Collected material
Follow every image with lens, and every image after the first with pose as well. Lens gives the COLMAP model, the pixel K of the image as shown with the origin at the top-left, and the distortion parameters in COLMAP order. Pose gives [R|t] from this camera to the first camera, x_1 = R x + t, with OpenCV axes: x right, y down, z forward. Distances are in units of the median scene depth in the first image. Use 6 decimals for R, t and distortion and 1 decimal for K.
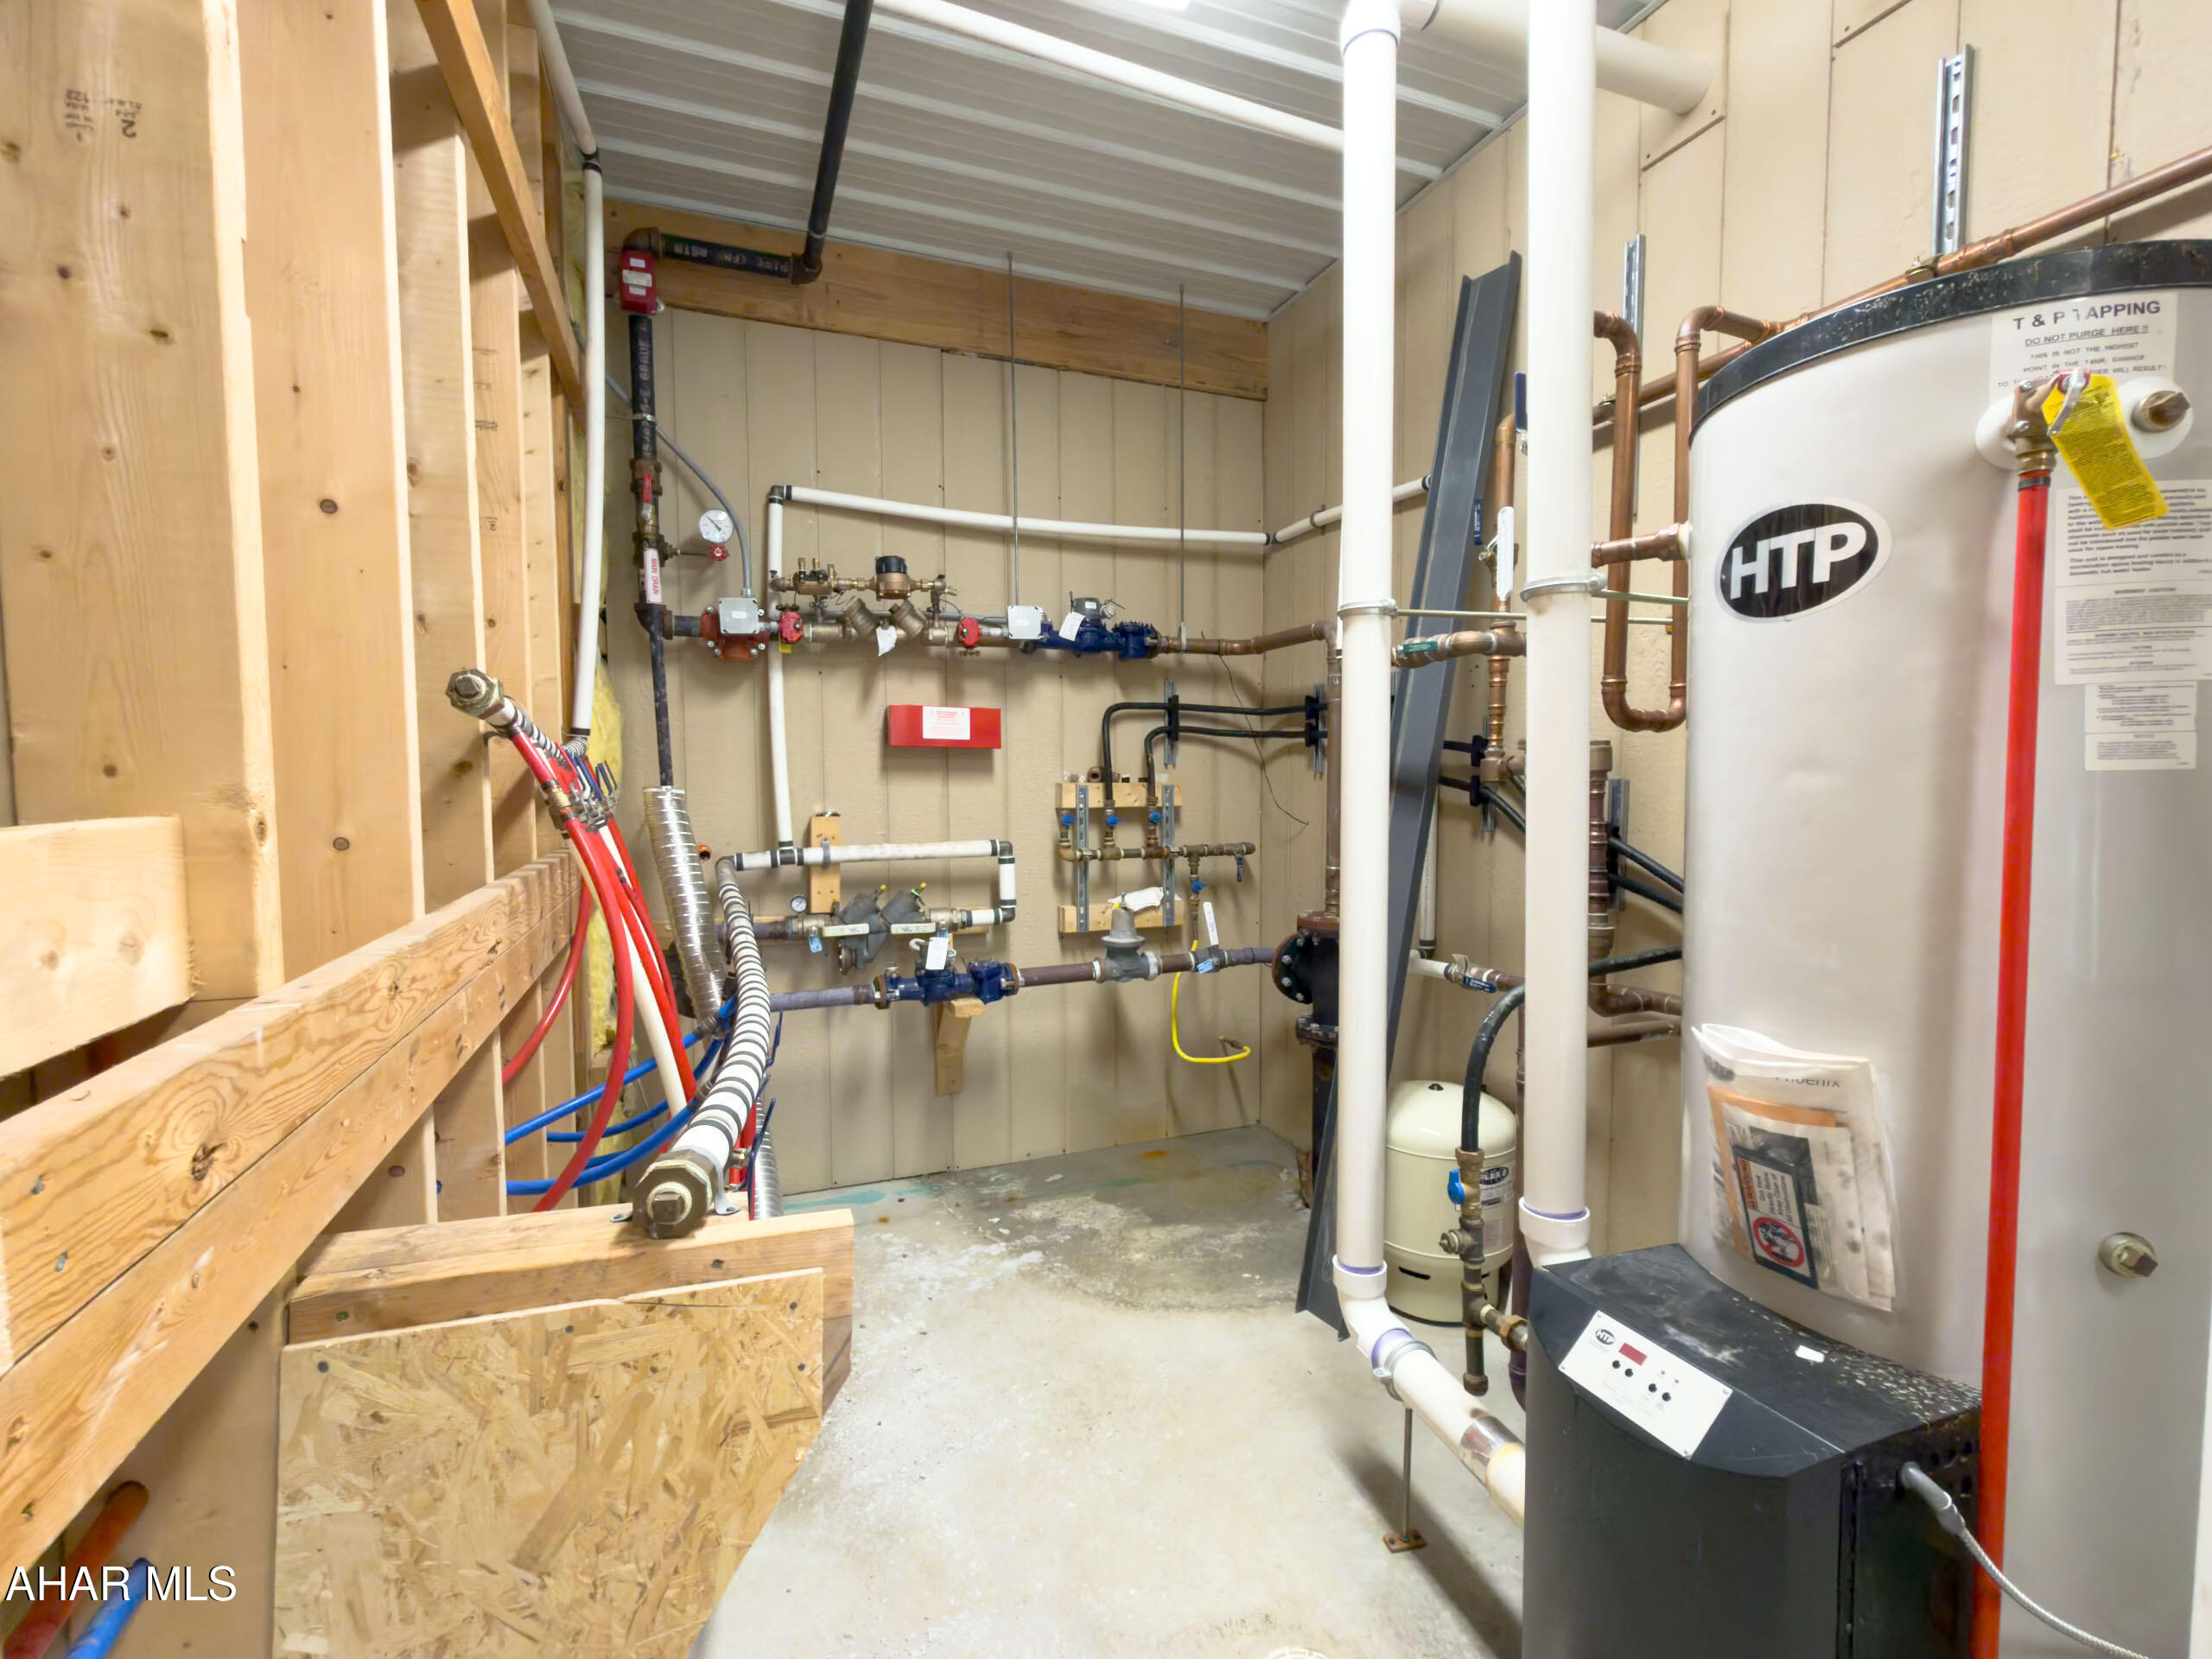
lens RADIAL K [[980.7, 0, 1102.2], [0, 980.7, 828.1], [0, 0, 1]] dist [-0.001249, -0.000081]
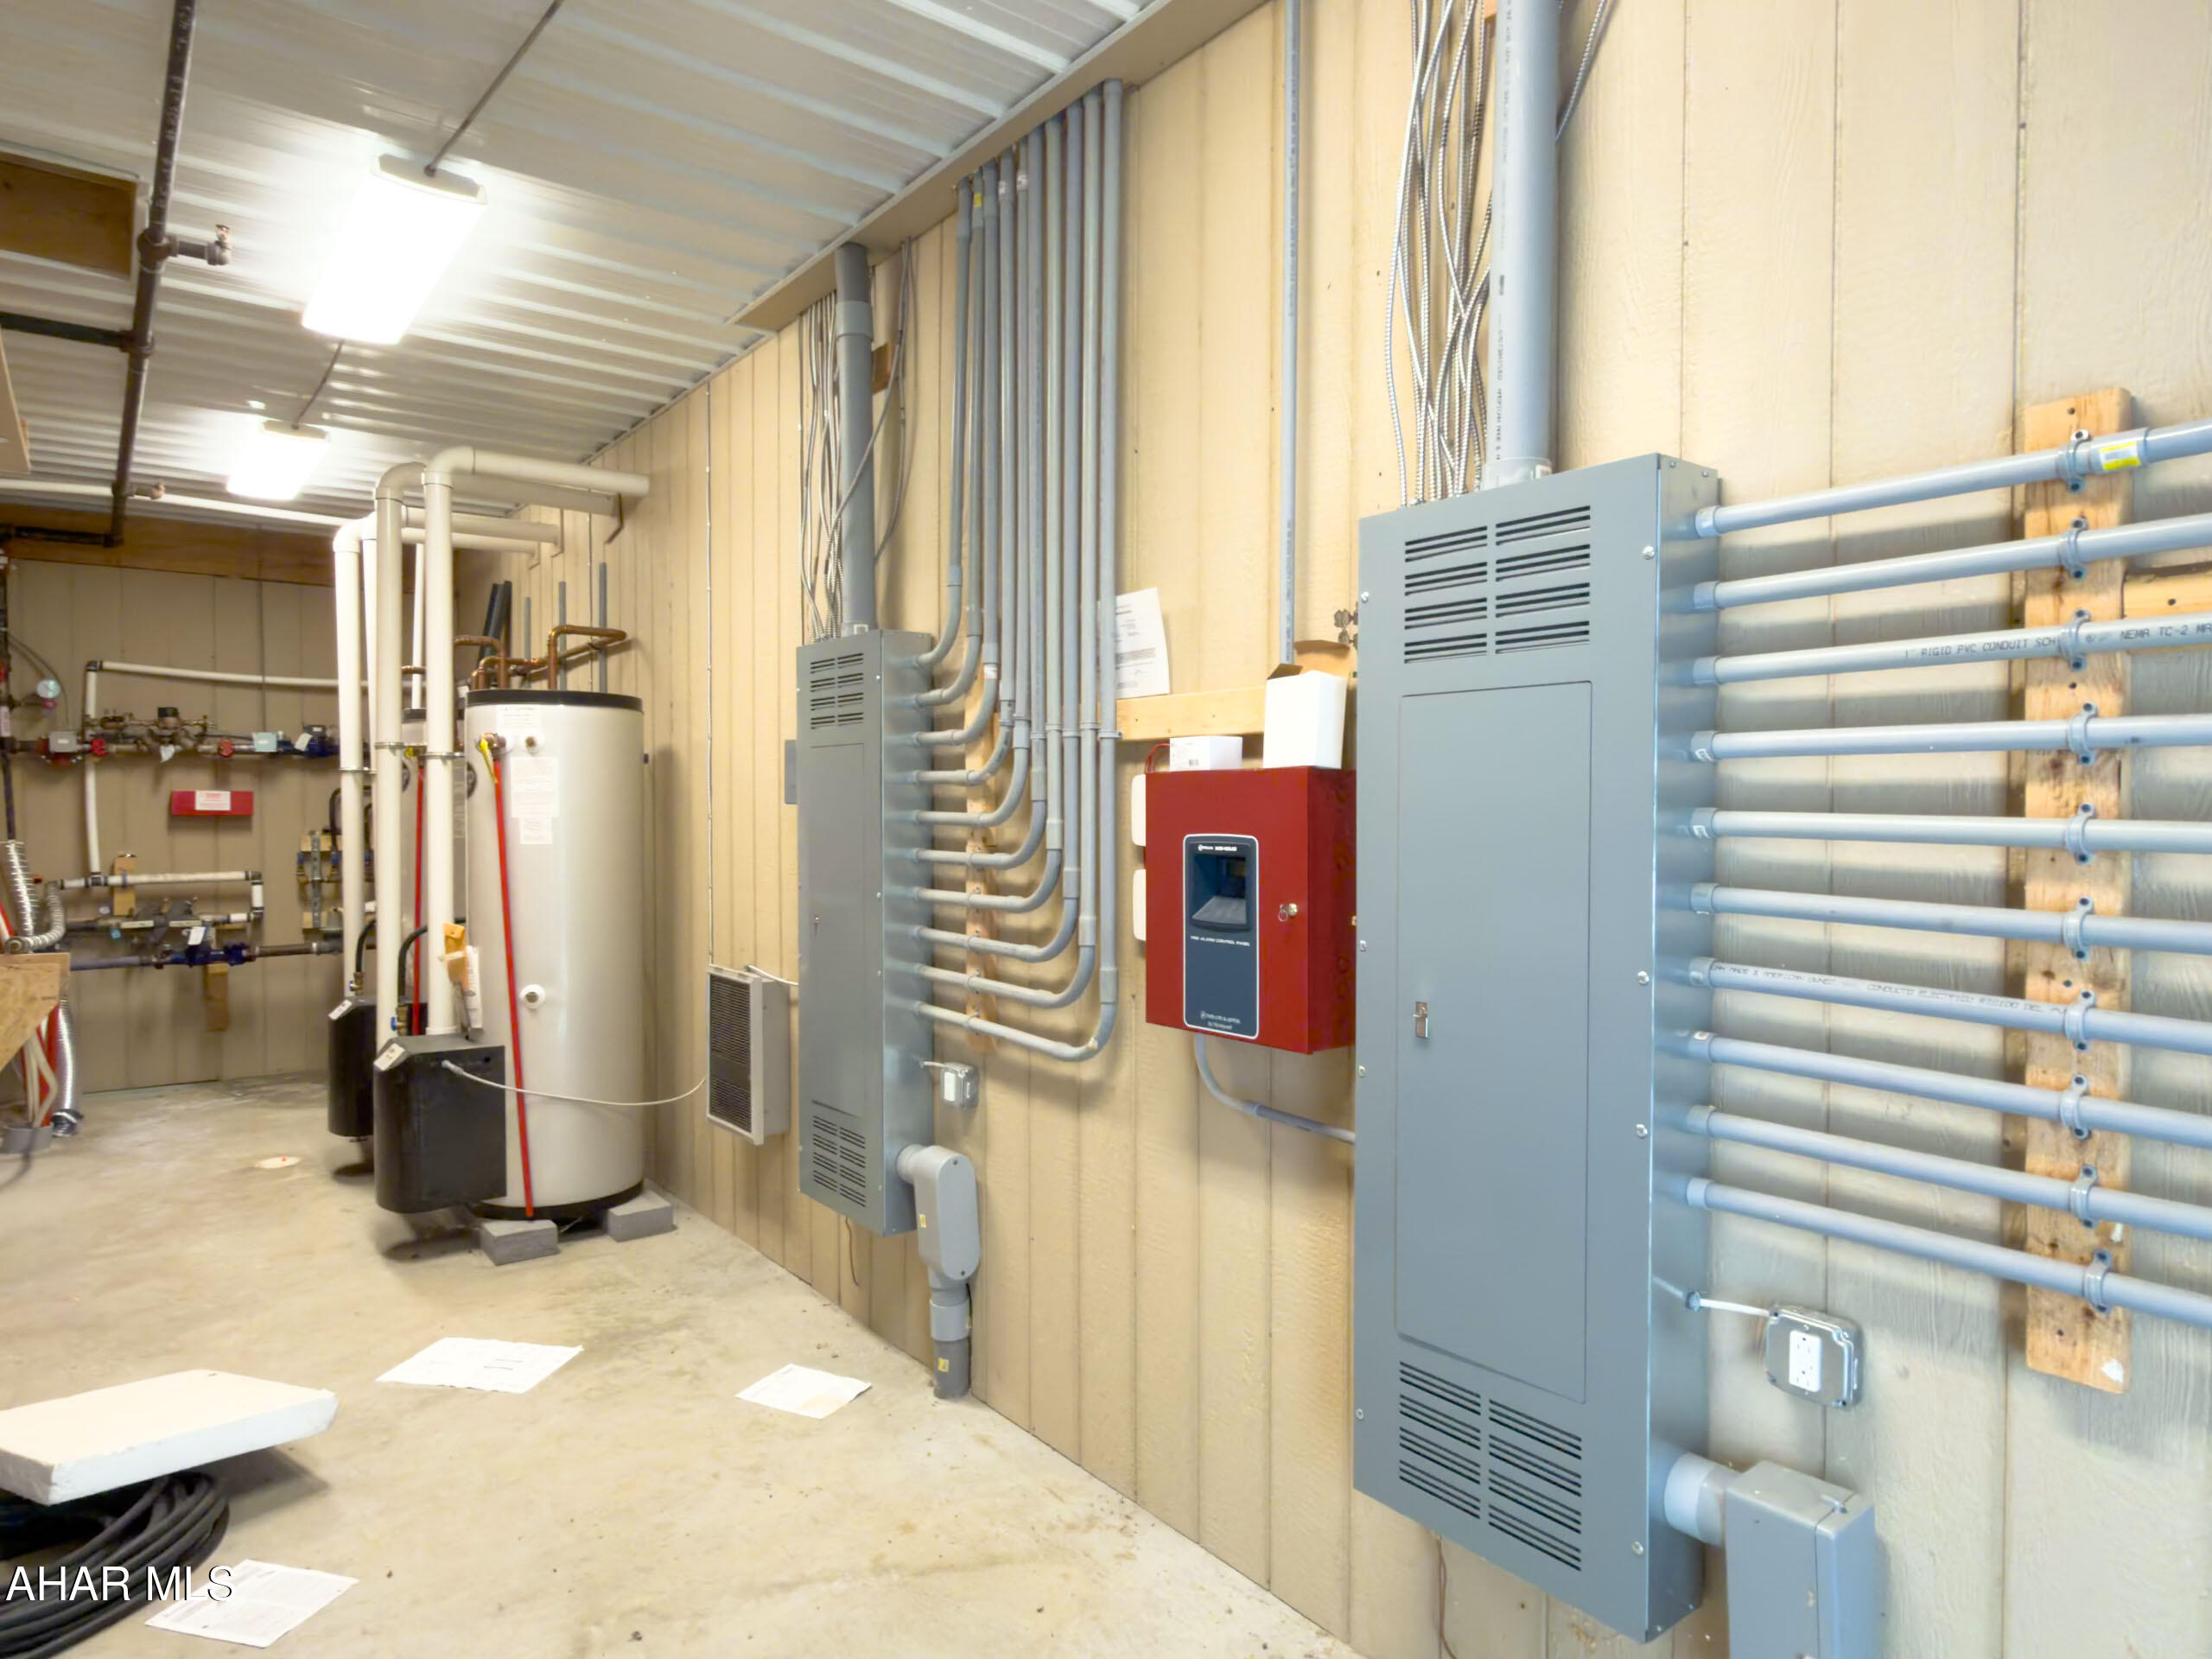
lens RADIAL K [[1300.0, 0, 1105.6], [0, 1300.0, 828.1], [0, 0, 1]] dist [-0.002400, -0.000048]
pose [[0.958664, -0.002483, 0.284529, 0.688448], [0.013615, 0.999217, -0.037154, 0.043384], [-0.284214, 0.039492, 0.957947, -1.589840]]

Work instructions
Omit the pictures and repeat the rest of the listing verbatim.

Task solution
Follow every image with lens, and every image after the first with pose as well. Lens gives the COLMAP model, the pixel K of the image as shown with the origin at the top-left, and the distortion parameters in COLMAP order. Pose gives [R|t] from this camera to the first camera, x_1 = R x + t, with OpenCV axes: x right, y down, z forward. Distances are in units of the median scene depth in the first image. Use 6 decimals for R, t and distortion and 1 decimal for K.
lens RADIAL K [[980.7, 0, 1102.2], [0, 980.7, 828.1], [0, 0, 1]] dist [-0.001249, -0.000081]
lens RADIAL K [[1300.0, 0, 1105.6], [0, 1300.0, 828.1], [0, 0, 1]] dist [-0.002400, -0.000048]
pose [[0.958664, -0.002483, 0.284529, 0.688448], [0.013615, 0.999217, -0.037154, 0.043384], [-0.284214, 0.039492, 0.957947, -1.589840]]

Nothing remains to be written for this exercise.